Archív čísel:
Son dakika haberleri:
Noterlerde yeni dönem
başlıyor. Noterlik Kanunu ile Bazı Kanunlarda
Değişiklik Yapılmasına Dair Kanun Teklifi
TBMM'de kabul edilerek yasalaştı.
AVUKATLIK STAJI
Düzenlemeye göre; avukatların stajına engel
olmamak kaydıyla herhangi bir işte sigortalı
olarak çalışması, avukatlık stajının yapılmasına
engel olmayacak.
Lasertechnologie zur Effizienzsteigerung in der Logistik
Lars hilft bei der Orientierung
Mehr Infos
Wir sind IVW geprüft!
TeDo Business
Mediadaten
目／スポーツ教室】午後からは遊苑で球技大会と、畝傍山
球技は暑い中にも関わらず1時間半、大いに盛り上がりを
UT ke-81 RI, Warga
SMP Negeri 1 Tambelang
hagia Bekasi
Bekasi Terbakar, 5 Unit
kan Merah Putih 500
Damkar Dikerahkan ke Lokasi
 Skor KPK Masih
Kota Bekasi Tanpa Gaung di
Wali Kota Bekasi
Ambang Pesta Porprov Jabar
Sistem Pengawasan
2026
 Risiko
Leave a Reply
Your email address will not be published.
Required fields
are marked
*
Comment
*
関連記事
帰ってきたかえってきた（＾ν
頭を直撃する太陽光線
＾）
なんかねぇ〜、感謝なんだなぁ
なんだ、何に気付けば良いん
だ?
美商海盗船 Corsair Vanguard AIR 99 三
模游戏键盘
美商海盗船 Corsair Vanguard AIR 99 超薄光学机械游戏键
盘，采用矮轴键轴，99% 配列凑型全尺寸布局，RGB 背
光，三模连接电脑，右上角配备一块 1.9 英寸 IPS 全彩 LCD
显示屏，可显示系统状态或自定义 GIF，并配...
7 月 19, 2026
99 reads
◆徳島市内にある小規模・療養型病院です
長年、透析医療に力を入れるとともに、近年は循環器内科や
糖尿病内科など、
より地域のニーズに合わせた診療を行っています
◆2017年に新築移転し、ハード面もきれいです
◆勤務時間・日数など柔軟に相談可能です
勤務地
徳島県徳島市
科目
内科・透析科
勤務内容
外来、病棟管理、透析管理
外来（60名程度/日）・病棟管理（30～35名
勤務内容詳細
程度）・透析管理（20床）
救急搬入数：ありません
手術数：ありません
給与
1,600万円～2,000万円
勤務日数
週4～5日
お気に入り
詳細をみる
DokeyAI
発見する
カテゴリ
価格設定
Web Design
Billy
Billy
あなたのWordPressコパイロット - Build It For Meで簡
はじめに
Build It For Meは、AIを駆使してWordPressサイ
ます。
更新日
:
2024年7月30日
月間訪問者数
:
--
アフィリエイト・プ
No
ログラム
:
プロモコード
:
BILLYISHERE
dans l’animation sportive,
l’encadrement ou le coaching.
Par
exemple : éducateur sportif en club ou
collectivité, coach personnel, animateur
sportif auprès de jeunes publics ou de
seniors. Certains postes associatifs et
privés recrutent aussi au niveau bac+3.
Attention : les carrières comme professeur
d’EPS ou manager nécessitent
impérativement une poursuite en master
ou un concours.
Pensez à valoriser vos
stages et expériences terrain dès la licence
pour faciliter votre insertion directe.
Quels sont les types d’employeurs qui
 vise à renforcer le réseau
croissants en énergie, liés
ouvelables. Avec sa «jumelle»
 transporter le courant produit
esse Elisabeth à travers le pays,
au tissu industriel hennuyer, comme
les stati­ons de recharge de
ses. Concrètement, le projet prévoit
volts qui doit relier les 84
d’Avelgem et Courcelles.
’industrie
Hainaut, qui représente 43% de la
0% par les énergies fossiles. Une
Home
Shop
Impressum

+ + + +

YOUR TASK:
Word for word, restate the lines of the data above that fall between the line holding "7 月 19, 2026" and the line holding "transporter le courant produit", inclusive, and no other lines.

SOLUTION TO THE PROBLEM:
7 月 19, 2026
99 reads
◆徳島市内にある小規模・療養型病院です
長年、透析医療に力を入れるとともに、近年は循環器内科や
糖尿病内科など、
より地域のニーズに合わせた診療を行っています
◆2017年に新築移転し、ハード面もきれいです
◆勤務時間・日数など柔軟に相談可能です
勤務地
徳島県徳島市
科目
内科・透析科
勤務内容
外来、病棟管理、透析管理
外来（60名程度/日）・病棟管理（30～35名
勤務内容詳細
程度）・透析管理（20床）
救急搬入数：ありません
手術数：ありません
給与
1,600万円～2,000万円
勤務日数
週4～5日
お気に入り
詳細をみる
DokeyAI
発見する
カテゴリ
価格設定
Web Design
Billy
Billy
あなたのWordPressコパイロット - Build It For Meで簡
はじめに
Build It For Meは、AIを駆使してWordPressサイ
ます。
更新日
:
2024年7月30日
月間訪問者数
:
--
アフィリエイト・プ
No
ログラム
:
プロモコード
:
BILLYISHERE
dans l’animation sportive,
l’encadrement ou le coaching.
Par
exemple : éducateur sportif en club ou
collectivité, coach personnel, animateur
sportif auprès de jeunes publics ou de
seniors. Certains postes associatifs et
privés recrutent aussi au niveau bac+3.
Attention : les carrières comme professeur
d’EPS ou manager nécessitent
impérativement une poursuite en master
ou un concours.
Pensez à valoriser vos
stages et expériences terrain dès la licence
pour faciliter votre insertion directe.
Quels sont les types d’employeurs qui
 vise à renforcer le réseau
croissants en énergie, liés
ouvelables. Avec sa «jumelle»
 transporter le courant produit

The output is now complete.